Berkman came through on a 2-2 pitch from Scott Feldman, finishing off a two-run rally in the 10th.
"I was one strike away," Feldman said. "That pitch there, I didn’t quite get it in enough and he was able to get enough of the bat on it to knock it into center field."
Busch Stadium was still in frenzy when Freese opened the 11th with his homer off Mark Lowe. Freese thrust his arm in the air as he rounded first base, and the crowd was delirious.
"Just an incredible feeling, seeing all my teammates at the dish waiting for me," said Freese, whose shirt was torn off during the celebration.
Texas trudged off the field as Freese circled the bases, having been so close to that elusive title. Much earlier, team president Nolan Ryan was high-fiving friends in the stands as Adrian Beltre and Cruz opened the seventh with home runs that helped Texas take a 7-4 lead.
"I’m not going to lose any sleep over it," Hamilton said. "We’re just going to do everything we can to prepare. Guys are already talking about it. We’re ready for Game 7. Shake it off and come back tomorrow. That’s just our mentality. But it goes both ways. Seems like they had that mentality. too."

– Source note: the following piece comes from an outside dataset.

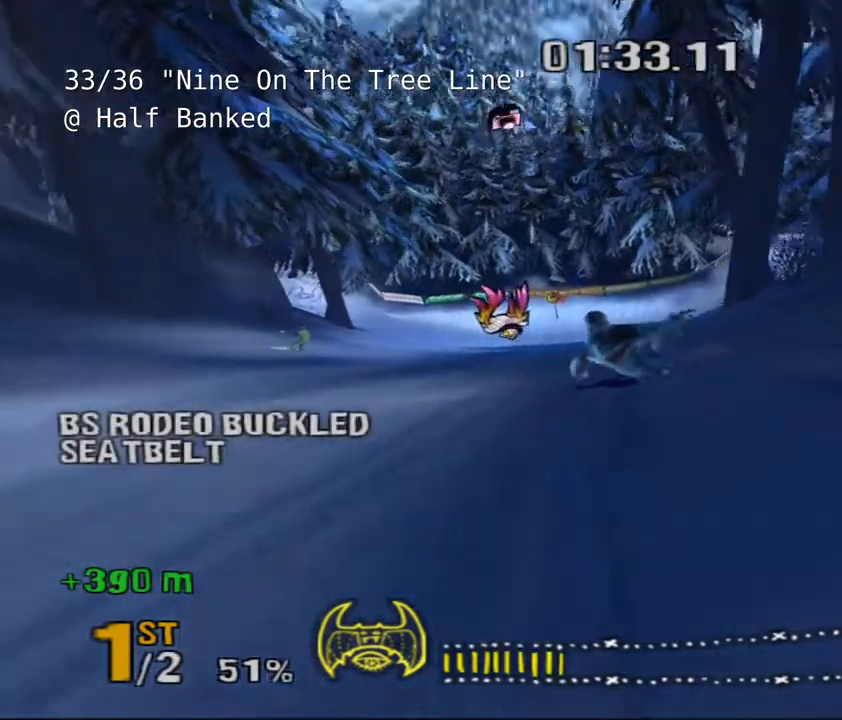
{"keys": [], "events": [[17, "a", "down"], [83, "shift", "up"], [83, "w", "up"], [183, "a", "up"], [233, "d", "down"], [267, "d", "up"], [400, "a", "down"], [467, "a", "up"]]}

Allen Craig’s solo homer in the eighth began the Cardinals’ comeback. Jake Westbrook wound up with the win.
NOTES: Texas was 0 for 11 with two outs and runners in scoring position in the Series until Kinsler’s RBI double. … Berkman hit his first Series home run. He was moved up a spot to cleanup for this game. … David Eckstein, MVP of the 2006 Series for St. Louis, threw out the first ball. … Ninety-year-old Hall of Famer Stan Musial rode in on a golf cart during pregame festivities. … The crowd of 47,325 was a record for 6-year-old Busch Stadium.